The designers of electronic devices, in particular mobile electronic devices, strive to create a rich, convenient, fast, and intuitive user interface. Providing feedback to a user who is interacting with a tool or device by the use of one or more fingers in the form of haptic feedback is useful towards these goals.
One form of haptic feedback is a mechanical click, motion, detent, or mechanical click. Most full-size and traditional keyboards provide a nonlinear keystroke excursion that gives this form of feedback. Another form of haptic feedback is a rhythmic shaking or vibration, sensed by a finger, hand, or other part of the body. For example, a fingertip may be used on a touch screen for data-input or feedback. Flight controls include a stick shaker.
One traditional method of generating haptic feedback comprises spinning an out-of-balance weight. Another traditional method comprises an electromagnetic coil, or solenoid, to move an object that the user feels. The movement may be a single movement or it may be a repetitive movement which may be detected by the user as a vibration.
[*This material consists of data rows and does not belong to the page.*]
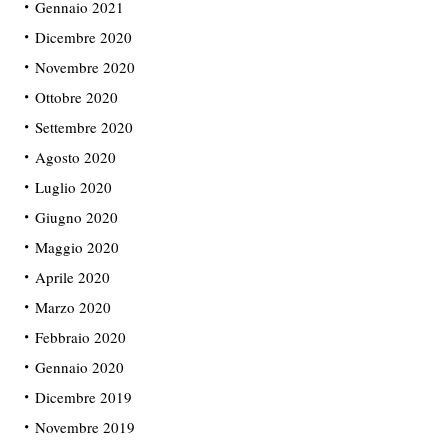
Gennaio 2021
Dicembre 2020
Novembre 2020
Ottobre 2020
Settembre 2020
Agosto 2020
Luglio 2020
Giugno 2020
Maggio 2020
Aprile 2020
Marzo 2020
Febbraio 2020
Gennaio 2020
Dicembre 2019
Novembre 2019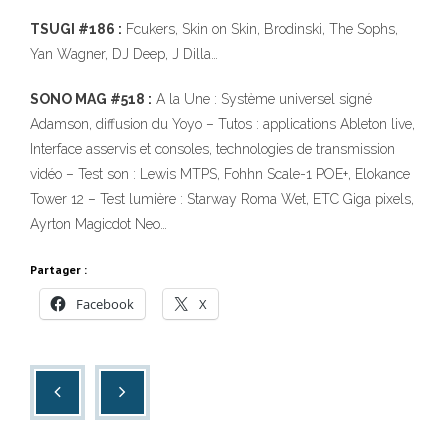
TSUGI #186 :
Fcukers, Skin on Skin, Brodinski, The Sophs,
Yan Wagner, DJ Deep, J Dilla…
SONO MAG #518 :
A la Une : Système universel signé
Adamson, diffusion du Yoyo – Tutos : applications Ableton live,
Interface asservis et consoles, technologies de transmission
vidéo – Test son : Lewis MTPS, Fohhn Scale-1 POE+, Elokance
Tower 12 – Test lumière : Starway Roma Wet, ETC Giga pixels,
Ayrton Magicdot Neo…
Partager :
Facebook
X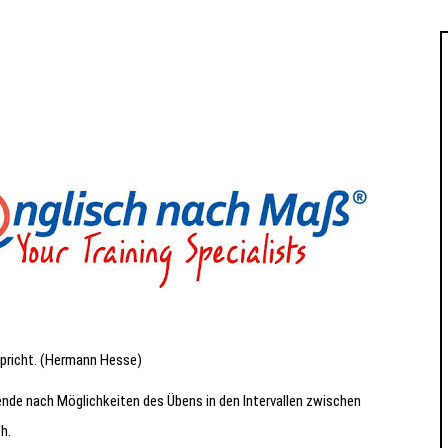
spricht. (Hermann Hesse)
nde nach Möglichkeiten des Übens in den Intervallen zwischen
h.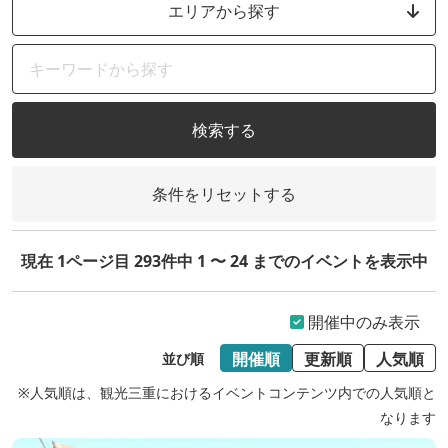
エリアから探す
検索する
条件をリセットする
現在 1ページ目 293件中 1 〜 24 までのイベントを表示中
開催中のみ表示
開催順
更新順
人気順
並び順
※人気順は、観光三重におけるイベントコンテンツ内での人気順と
なります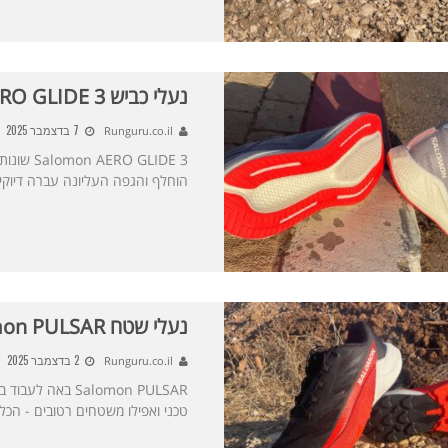
נעלי כביש Salomon AERO GLIDE 3
7 בדצמבר 2025
Runguru.co.il
 GLIDE 3
הוחלף והגפה העליונה עברה דיוקי
נעלי שטח Salomon PULSAR
2 בדצמבר 2025
Runguru.co.il
Salomon PULSAR 
טכני ואפילו משטחים רטובים - הכל 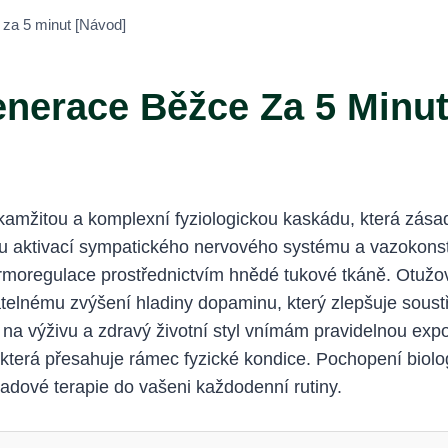
za 5 minut [Návod]
nerace Běžce Za 5 Minut
mžitou a komplexní fyziologickou kaskádu, která zásadně
ou aktivací sympatického nervového systému a vazokons
rmoregulace prostřednictvím hnědé tukové tkáně. Otužov
elnému zvýšení hladiny dopaminu, který zlepšuje soustř
na výživu a zdravý životní styl vnímám pravidelnou expo
, která přesahuje rámec fyzické kondice. Pochopení biol
dové terapie do vašeni každodenní rutiny.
One form of prior art uses a small motor that includes an armature, copper wire winding(s), a rotating shaft, an elliptical or non-symmetric weight, and a power and control source. When the motor turns, the non-symmetric weight is spun or oscillated, which produces a vibration that either directly or indirectly is applied to a portion of the equipment or host device. The user then feels the oscillation or vibration. A disadvantage of this design is startup delay. Another disadvantage with this design is that the range of haptic feedback is limited to a single or small number of fixed frequencies. A third disadvantage is its relatively large size. A fourth disadvantage is relatively high cost that prevents practical applications that involve a large number of haptic devices within one piece of equipment. A fifth disadvantage is poor reliability. A sixth disadvantage is that only regular vibration may be produced.
In one embodiment of the current invention a working fluid inside a sealed vessel is vaporized to create a pressure increase with phase change. The pressure change causes mechanical motion. The working fluid may be vaporized in this way repeatedly, condensing in the intervening time intervals, causing a controlled haptic motion or vibration. There are some similarities of this approach with the method of creating ink droplets in ink jet print heads in which droplets are piezoelectrically vaporized to jump off of the print head or electroresistively heated to vaporize off the head.
In the current invention, in one embodiment, the working fluid is vaporized and condensed repeatedly to create a pressure/volume change with excursion and frequency that may be interpreted by touch or motion sensors in the skin or secondary muscle sensors in the body. This cycle also occurs in heat pipes, for a different inventive advantage.
In portable or mobile electronics, cost, space, reliability and power become major design issues. Advantages of this invention include lower cost, smaller size, more reliable operation, and less power consumption than traditional methods of generating haptic feedback.